Nevada recorded 21 deaths today. Please keep in mind that the death rates we are seeing correspond to cases diagnosed up to 5 weeks ago.

In the update, Cage said Nevada has 1,110 hospitalized COVID-19 patients as of yesterday, July 28.

Statewide hospital occupancy rates are 74% while intensive care units (ICU) are at an occupancy rate of 63%, with 42% of the ventilators statewide are in use right now for all patients.

Governor Sisolak’s Emergency Directive 028 was released on July 28 to further support a safe, efficient, and equitable return to school buildings for the 2020-2021 school year.

Key aspects of the directive include the following:

  • Face coverings are mandatory for all K-12 students and all school staff. Exemptions may be approved by school building leaders if medical conditions are documented by a medical professional.
  • Face coverings are mandatory, without exceptions, for all other adults in school settings, including parents, vendors, volunteers, visitors, and others.
  • Students and staff are required to follow quarantine and isolation protocols and guidelines when a positive COVID19 case, presumptive case, or contact with a presumptive case occurs.


Since the State’s first case of COVID-19 through yesterday, they have identified 7,000 new COVID-19 cases as a result of contact tracing, according to Peek.

Peek reminded listeners on the media call, per new CDC guidance, isolation is a vital part of keeping our community safe, and for those that have received a positive test for COVID-19.


It is important to understand when it is safe to leave isolation and return to activities such as work and grocery shopping, so Peek shared that new research emphasizes the symptom-based strategy as the criteria someone needs to meet to be cleared from isolation, and no longer recommends the test-based strategy.

For patients able to complete their isolation at home, the criteria is as follows:

  • At least 10 days have passed since symptoms first appeared
  • At least 24 hours have passed since the last fever
  • Symptoms have improved

This is the method individuals and employers should use when they are assessing if someone is safe to resume essential activities and return to work after infection with COVID-19.

If someone is identified as a contact to a known case but is not symptomatic and has not had a positive test for COVID-19, it is still very important they quarantine for 14 days because it is possible to develop the disease in this time period if they have been exposed, stated Peek.

The difference between quarantine and isolation are as follows:

  • Quarantine: Keeps someone who was in close contact with someone who has COVID-19 away from others.
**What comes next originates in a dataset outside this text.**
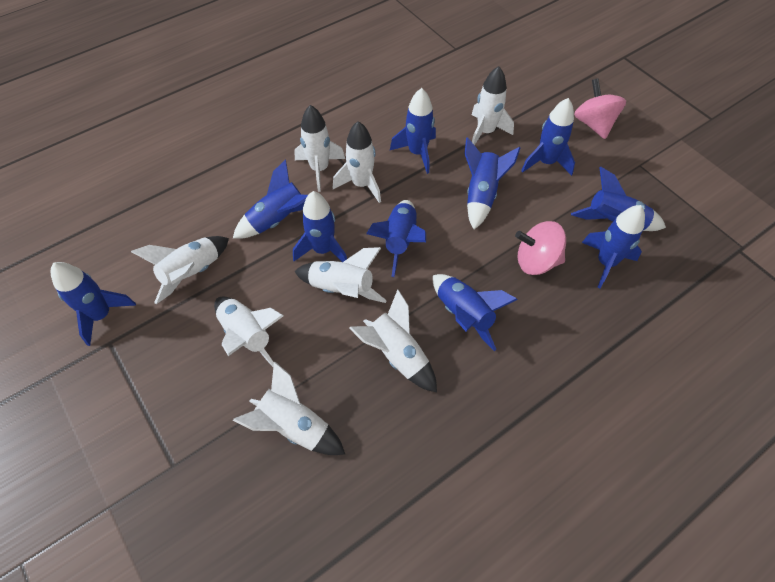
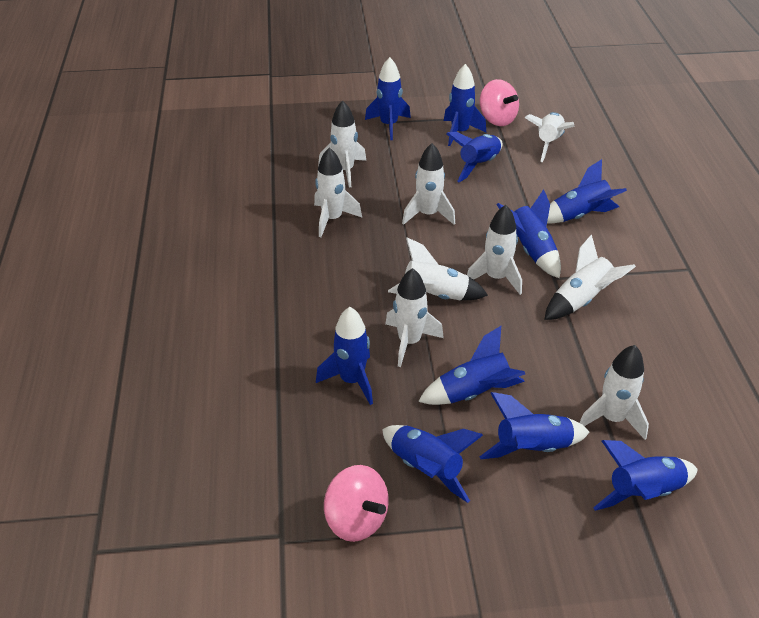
white rocket: [131,236,229,304] [214,297,284,367] [233,361,345,455] [294,105,345,192] [295,247,387,303] [333,121,381,203] [349,289,437,393] [472,66,514,145] = 8 -> [314,147,362,237] [318,100,366,187] [385,268,444,367] [388,237,488,300] [402,143,455,225] [467,205,522,295] [525,112,574,162] [544,234,636,320] [579,345,649,440] = 9

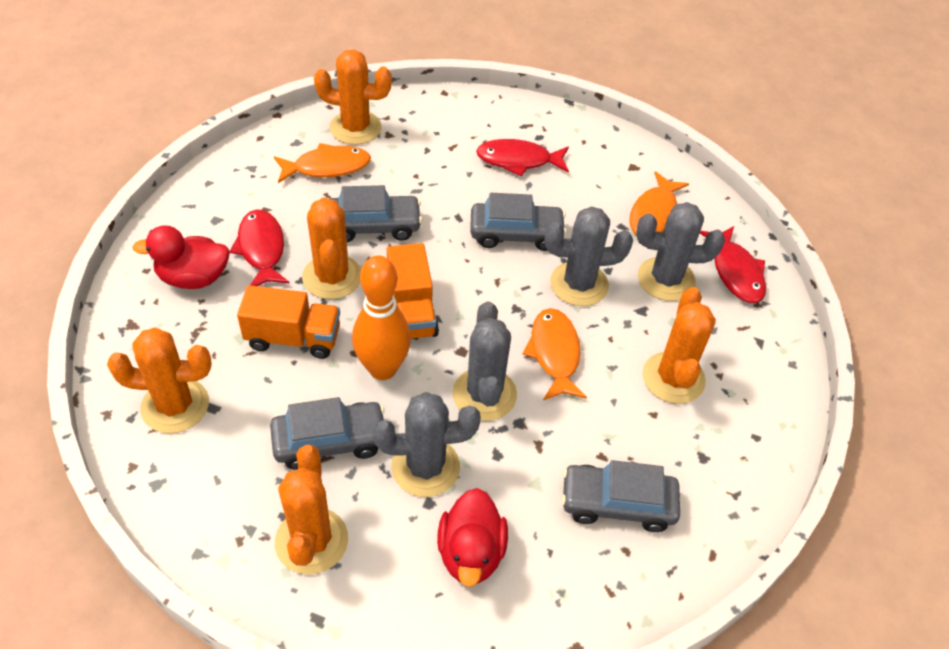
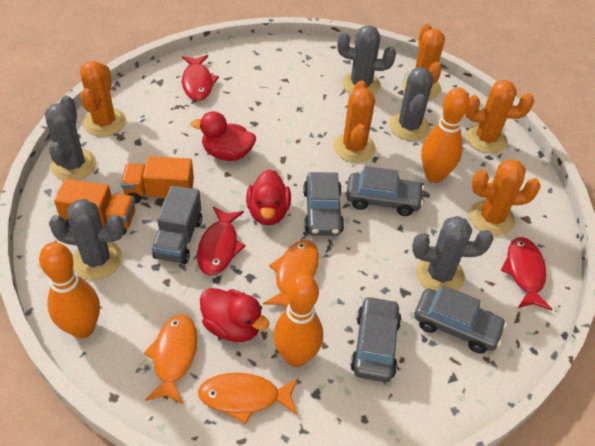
grey cactus: [373,392,481,497] [452,301,517,421] [545,206,633,306] [636,202,725,301] = 4 -> [45,95,96,180] [49,199,125,280] [337,25,396,95] [389,67,433,140] [412,216,493,291] = 5
grey truck: none = 0 -> [151,185,202,264] = 1
orange bowling pin: [352,255,411,380] = 1 -> [39,242,100,339] [273,274,323,367] [421,87,469,183] = 3
red duck: [133,225,230,289] [437,488,508,587] = 2 -> [191,111,256,161] [200,288,269,342] [246,169,291,225] = 3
Stay home for 14 days after your last contact and watch for symptoms to develop.
  • Isolation: Keeps someone who is sick or tested positive for COVID-19 without symptoms away from others, even in their own home. Stay home for at least 10 days since symptoms first appeared, and at least 24 hours with no fever, without fever-reducing medication and when symptoms have improved.
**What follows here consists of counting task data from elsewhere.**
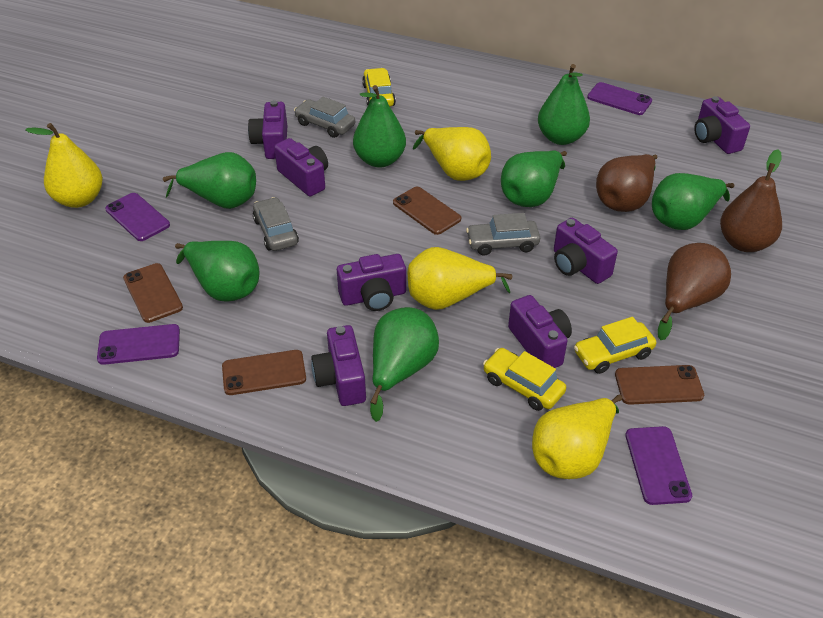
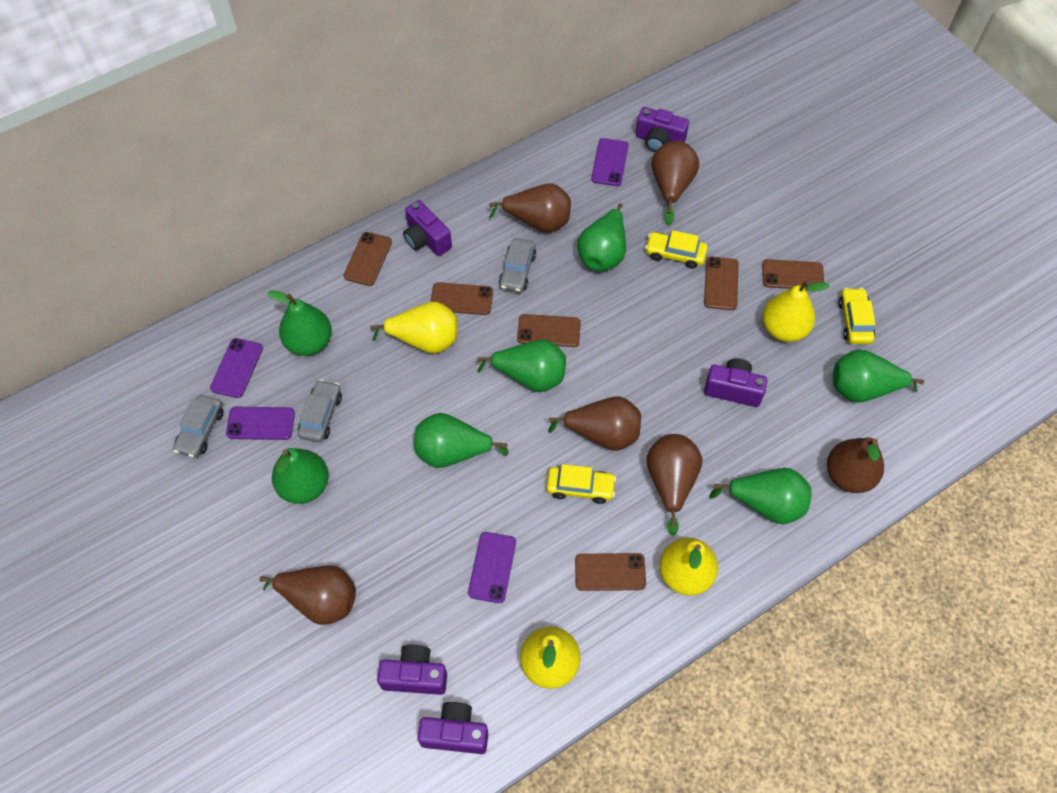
brown pear: [596,154,658,212] [658,243,731,340] [720,149,782,252] = 3 -> [259,565,356,625] [489,183,571,233] [548,396,641,451] [647,434,702,536] [652,141,699,225] [827,437,884,493] = 6
brown phone: [123,263,183,323] [222,350,306,395] [393,187,461,235] [615,365,704,405] = 4 -> [343,232,392,286] [430,282,493,315] [517,314,581,347] [575,553,646,591] [704,256,739,310] [762,259,824,289] = 6
purple camera: [248,100,287,159] [274,138,328,196] [311,325,366,406] [337,254,406,311] [508,295,572,368] [554,218,618,284] [694,96,750,154] = 7 -> [377,645,447,695] [403,200,452,256] [417,702,488,754] [635,107,689,152] [704,358,768,407] = 5

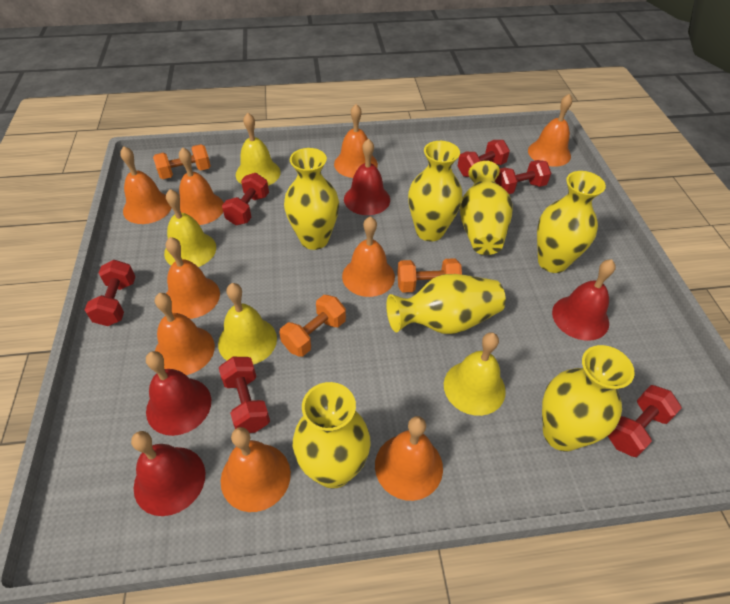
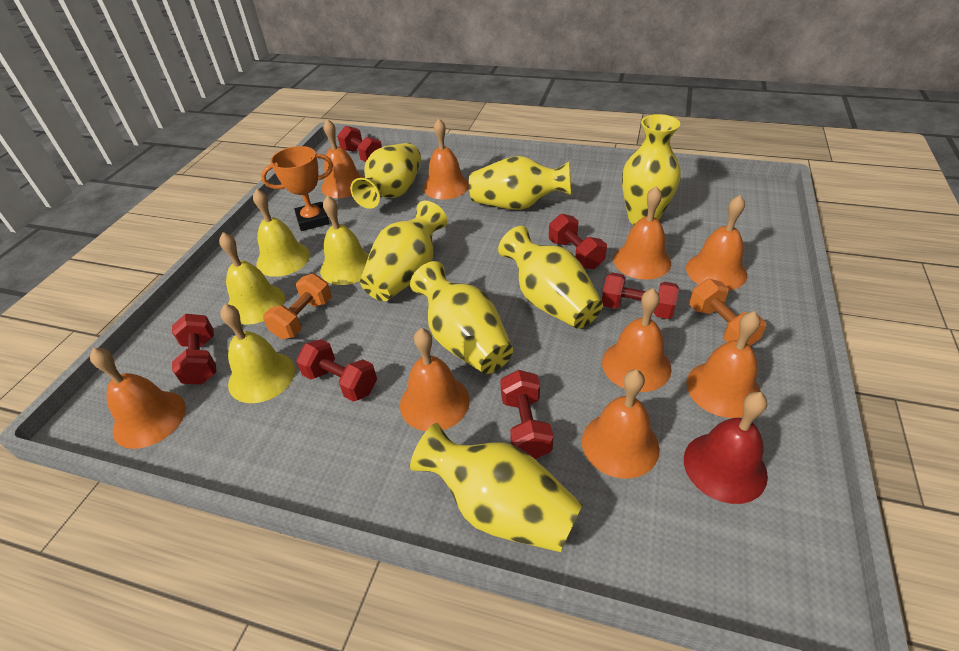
orange dumbbell: [153,144,211,179] [279,295,346,357] [397,258,462,292] = 3 -> [263,274,332,339] [689,279,766,346] = 2
orange trophy: none = 0 -> [261,146,333,231] = 1
red bell: [131,431,205,516] [146,351,211,436] [344,138,390,215] [552,259,616,341] = 4 -> [684,392,768,504] = 1

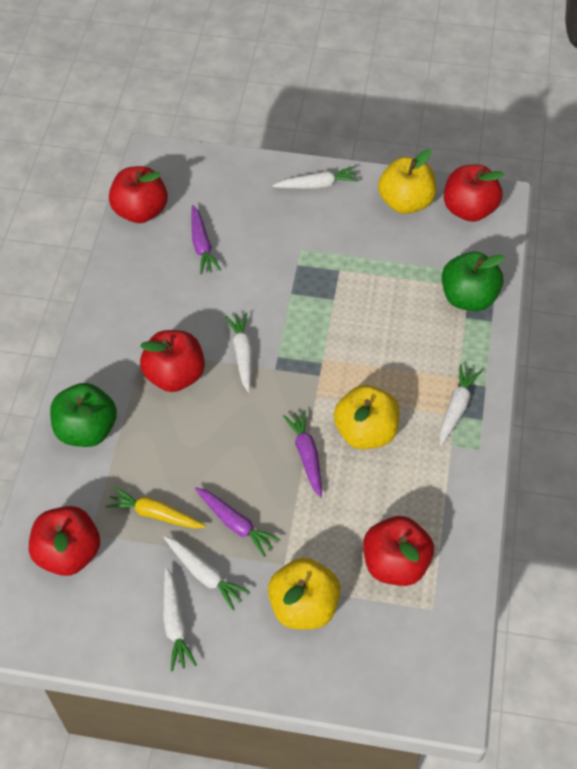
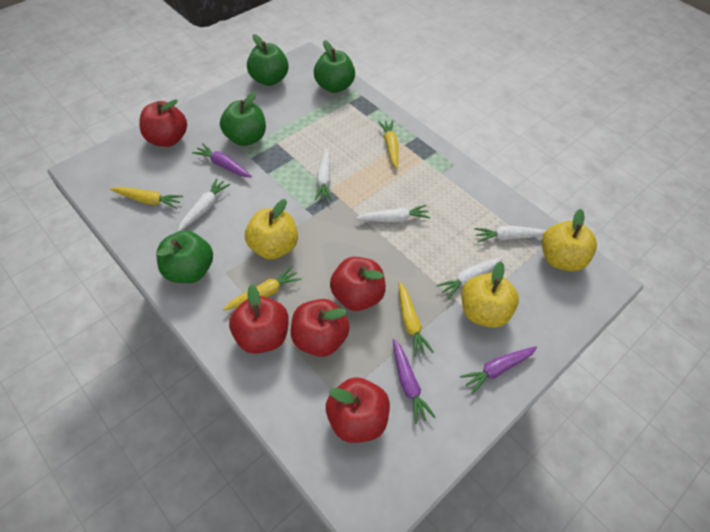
green apple: [50,383,117,447] [442,252,505,311] = 2 -> [156,231,213,283] [220,92,266,146] [247,34,289,86] [314,40,355,93] = 4
yellow carrot: [105,487,206,528] = 1 -> [110,187,183,209] [223,266,302,310] [378,120,398,169] [398,282,433,357] = 4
For those who are isolating or in quarantine at home, resources are available to help them stay home. They include, but are not limited to:

  • People who are using Supplemental Nutrition Assistance Program (SNAP) benefits can purchase groceries online through Walmart and Amazon.
  • Nevada CAN, available through Nevada 211, has resources for seniors to request help including food, prescriptions, or even a check-in phone call.

As mentioned in the introduction, additional information about these resources can be found on the Nevada Health Response website.